**Work item:**
Copy out the records unchanged, everything from the line with "Seasonally Adjusted, Trend" down to the line with "What is the average value of the Exon series?", both of those lines included.

**Exercise input:**
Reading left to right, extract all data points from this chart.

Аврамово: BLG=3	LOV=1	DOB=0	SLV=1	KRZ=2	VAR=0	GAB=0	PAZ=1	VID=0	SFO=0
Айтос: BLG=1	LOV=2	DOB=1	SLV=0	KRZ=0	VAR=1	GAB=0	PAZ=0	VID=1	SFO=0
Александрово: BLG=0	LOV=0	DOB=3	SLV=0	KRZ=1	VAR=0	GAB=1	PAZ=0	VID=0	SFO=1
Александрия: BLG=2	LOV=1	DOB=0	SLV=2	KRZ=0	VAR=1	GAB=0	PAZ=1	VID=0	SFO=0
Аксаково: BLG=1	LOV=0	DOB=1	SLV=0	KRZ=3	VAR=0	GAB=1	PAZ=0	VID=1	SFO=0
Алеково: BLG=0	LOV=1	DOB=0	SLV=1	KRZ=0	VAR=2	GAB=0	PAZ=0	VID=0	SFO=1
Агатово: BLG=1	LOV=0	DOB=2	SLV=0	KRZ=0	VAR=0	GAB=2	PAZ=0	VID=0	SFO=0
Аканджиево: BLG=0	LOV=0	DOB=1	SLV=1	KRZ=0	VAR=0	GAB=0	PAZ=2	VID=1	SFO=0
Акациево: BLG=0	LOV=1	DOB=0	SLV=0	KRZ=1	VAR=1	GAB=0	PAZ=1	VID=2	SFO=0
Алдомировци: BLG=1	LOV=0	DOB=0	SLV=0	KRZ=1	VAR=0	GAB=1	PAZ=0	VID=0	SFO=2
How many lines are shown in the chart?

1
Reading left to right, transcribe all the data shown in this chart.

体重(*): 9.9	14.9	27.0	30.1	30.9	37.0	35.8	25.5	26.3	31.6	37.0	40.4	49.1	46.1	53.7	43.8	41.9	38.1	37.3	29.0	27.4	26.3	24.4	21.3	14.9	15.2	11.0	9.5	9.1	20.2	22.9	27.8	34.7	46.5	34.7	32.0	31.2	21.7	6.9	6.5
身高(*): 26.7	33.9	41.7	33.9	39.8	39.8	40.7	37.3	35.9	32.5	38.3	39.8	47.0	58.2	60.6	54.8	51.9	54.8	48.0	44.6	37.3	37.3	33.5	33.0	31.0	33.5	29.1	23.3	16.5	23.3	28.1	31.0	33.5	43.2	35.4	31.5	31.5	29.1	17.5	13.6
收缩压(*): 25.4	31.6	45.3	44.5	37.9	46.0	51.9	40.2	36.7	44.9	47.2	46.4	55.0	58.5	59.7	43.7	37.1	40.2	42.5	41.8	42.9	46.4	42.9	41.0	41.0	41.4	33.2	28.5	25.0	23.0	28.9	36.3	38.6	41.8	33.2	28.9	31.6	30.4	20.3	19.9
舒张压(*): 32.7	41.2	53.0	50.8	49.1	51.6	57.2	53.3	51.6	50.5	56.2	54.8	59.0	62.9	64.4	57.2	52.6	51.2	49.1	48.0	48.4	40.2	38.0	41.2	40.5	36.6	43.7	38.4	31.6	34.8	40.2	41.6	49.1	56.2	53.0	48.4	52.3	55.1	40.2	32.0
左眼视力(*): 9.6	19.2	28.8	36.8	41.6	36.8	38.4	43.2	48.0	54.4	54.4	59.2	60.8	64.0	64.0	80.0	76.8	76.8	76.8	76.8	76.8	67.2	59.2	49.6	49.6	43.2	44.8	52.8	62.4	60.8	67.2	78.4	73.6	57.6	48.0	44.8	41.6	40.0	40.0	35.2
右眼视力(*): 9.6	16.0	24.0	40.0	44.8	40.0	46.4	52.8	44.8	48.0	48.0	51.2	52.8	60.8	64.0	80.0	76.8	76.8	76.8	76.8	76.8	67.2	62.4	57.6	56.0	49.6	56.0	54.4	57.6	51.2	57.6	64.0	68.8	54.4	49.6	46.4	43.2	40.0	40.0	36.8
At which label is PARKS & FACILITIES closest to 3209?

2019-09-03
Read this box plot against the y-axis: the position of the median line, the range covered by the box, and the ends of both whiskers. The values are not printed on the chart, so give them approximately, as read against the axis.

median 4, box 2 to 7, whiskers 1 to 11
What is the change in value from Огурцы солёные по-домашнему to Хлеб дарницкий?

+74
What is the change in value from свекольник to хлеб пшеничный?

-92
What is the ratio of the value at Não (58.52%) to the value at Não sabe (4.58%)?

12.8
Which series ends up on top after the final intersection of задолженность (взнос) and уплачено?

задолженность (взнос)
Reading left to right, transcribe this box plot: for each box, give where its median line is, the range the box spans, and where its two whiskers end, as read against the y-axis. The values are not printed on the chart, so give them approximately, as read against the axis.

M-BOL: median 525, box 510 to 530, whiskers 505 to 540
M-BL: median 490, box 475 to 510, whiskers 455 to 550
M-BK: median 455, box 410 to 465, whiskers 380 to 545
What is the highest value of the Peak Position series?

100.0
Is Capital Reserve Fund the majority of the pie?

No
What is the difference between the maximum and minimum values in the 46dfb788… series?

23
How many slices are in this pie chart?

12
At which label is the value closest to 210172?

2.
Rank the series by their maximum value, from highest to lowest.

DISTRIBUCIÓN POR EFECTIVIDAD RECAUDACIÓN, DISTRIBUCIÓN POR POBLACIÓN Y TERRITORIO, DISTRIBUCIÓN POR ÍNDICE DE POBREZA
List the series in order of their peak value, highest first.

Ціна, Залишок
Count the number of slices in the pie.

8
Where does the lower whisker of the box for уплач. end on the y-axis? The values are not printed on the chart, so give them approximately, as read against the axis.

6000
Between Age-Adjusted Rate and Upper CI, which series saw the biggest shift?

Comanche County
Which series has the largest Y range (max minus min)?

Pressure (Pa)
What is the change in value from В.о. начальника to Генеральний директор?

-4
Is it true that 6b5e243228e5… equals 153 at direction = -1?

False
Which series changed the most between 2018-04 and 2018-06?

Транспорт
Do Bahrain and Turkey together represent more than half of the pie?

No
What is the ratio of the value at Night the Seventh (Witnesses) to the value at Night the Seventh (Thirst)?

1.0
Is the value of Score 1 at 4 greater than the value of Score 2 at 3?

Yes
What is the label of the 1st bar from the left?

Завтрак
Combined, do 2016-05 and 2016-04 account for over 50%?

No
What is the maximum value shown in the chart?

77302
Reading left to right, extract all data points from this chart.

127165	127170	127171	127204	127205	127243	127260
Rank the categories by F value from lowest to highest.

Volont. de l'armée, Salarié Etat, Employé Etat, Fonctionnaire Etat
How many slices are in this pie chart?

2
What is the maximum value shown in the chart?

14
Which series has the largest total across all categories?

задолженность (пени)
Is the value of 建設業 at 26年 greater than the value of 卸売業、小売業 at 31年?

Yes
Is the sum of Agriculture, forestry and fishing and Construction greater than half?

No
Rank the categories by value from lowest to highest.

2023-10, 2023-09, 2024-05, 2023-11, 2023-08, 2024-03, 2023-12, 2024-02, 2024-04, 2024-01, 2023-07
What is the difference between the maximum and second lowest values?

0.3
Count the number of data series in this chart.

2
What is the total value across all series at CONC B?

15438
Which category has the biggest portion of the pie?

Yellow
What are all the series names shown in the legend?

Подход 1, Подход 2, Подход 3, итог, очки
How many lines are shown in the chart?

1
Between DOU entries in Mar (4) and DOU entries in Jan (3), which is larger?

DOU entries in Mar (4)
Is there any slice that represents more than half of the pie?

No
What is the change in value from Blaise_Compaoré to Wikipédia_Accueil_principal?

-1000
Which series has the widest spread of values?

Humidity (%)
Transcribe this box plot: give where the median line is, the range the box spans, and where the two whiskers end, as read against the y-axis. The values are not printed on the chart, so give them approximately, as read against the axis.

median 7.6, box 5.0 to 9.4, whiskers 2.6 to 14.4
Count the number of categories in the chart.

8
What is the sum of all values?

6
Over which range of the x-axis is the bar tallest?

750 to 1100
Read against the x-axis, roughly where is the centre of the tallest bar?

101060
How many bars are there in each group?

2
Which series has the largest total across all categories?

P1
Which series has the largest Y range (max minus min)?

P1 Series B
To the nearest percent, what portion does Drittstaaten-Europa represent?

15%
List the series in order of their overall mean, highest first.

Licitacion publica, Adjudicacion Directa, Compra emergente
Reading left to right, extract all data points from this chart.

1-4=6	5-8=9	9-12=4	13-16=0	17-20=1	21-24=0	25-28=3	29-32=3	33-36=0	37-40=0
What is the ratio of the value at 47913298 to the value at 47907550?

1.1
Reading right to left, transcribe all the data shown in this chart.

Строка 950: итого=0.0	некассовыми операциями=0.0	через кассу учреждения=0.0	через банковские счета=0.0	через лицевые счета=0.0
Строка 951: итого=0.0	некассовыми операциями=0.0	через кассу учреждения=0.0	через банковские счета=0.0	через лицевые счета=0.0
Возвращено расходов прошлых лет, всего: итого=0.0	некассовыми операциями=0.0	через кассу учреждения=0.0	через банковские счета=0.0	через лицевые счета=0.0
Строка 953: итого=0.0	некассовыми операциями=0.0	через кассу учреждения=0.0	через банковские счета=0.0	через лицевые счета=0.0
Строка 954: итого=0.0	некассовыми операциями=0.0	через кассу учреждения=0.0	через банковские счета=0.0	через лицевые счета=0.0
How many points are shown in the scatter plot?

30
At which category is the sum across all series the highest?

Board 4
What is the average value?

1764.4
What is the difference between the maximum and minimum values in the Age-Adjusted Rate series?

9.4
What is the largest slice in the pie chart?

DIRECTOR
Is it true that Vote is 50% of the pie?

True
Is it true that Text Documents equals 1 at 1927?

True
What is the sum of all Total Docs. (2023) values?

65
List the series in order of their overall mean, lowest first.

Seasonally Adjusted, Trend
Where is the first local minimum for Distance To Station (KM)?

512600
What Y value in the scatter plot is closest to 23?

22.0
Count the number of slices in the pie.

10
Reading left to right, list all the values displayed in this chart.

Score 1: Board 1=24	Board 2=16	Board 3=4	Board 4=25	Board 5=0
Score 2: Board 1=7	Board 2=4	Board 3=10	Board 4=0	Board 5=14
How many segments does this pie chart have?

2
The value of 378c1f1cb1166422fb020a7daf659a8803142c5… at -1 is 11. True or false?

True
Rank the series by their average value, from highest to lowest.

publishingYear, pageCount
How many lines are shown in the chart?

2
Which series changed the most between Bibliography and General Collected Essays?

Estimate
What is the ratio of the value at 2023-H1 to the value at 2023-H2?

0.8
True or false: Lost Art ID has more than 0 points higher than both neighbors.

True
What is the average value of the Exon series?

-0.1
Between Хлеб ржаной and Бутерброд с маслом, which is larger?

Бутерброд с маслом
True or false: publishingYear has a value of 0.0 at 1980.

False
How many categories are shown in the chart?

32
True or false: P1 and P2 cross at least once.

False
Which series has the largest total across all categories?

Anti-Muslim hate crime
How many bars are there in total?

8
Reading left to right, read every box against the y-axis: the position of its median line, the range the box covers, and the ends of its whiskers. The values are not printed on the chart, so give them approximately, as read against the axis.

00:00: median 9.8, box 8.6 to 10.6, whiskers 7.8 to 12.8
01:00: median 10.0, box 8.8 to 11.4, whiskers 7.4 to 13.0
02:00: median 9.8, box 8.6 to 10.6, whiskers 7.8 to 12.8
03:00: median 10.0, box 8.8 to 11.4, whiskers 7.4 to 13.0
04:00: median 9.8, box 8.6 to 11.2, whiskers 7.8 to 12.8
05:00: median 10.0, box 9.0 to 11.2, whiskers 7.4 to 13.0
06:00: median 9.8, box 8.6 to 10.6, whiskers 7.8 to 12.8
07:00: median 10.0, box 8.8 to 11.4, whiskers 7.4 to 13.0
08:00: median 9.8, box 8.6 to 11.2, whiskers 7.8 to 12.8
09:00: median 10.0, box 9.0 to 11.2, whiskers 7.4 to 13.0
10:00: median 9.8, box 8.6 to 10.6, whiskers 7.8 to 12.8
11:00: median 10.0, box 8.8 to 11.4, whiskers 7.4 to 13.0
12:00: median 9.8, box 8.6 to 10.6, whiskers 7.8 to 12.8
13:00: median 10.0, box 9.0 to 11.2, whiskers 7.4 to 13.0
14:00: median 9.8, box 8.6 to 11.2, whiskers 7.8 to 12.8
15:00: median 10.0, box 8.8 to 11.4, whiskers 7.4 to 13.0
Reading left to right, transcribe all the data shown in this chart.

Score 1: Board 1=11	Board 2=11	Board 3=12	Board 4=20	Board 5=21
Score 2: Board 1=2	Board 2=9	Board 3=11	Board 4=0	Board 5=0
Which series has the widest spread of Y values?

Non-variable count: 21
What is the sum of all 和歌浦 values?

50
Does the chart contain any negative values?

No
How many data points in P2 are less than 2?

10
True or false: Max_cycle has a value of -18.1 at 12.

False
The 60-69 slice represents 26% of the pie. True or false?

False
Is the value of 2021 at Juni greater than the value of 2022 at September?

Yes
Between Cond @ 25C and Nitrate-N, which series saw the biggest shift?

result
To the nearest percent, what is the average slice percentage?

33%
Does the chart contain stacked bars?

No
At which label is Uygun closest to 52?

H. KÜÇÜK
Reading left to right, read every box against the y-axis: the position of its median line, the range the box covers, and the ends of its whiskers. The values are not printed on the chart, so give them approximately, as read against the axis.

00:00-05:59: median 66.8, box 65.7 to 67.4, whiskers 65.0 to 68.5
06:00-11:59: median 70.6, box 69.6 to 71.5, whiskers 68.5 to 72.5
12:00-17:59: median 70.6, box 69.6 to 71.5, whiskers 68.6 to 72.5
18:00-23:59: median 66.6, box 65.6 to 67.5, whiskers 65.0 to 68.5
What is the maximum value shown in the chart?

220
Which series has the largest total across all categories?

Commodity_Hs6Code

**Task answer:**
Seasonally Adjusted, Trend
Where is the first local minimum for Distance To Station (KM)?

512600
What Y value in the scatter plot is closest to 23?

22.0
Count the number of slices in the pie.

10
Reading left to right, list all the values displayed in this chart.

Score 1: Board 1=24	Board 2=16	Board 3=4	Board 4=25	Board 5=0
Score 2: Board 1=7	Board 2=4	Board 3=10	Board 4=0	Board 5=14
How many segments does this pie chart have?

2
The value of 378c1f1cb1166422fb020a7daf659a8803142c5… at -1 is 11. True or false?

True
Rank the series by their average value, from highest to lowest.

publishingYear, pageCount
How many lines are shown in the chart?

2
Which series changed the most between Bibliography and General Collected Essays?

Estimate
What is the ratio of the value at 2023-H1 to the value at 2023-H2?

0.8
True or false: Lost Art ID has more than 0 points higher than both neighbors.

True
What is the average value of the Exon series?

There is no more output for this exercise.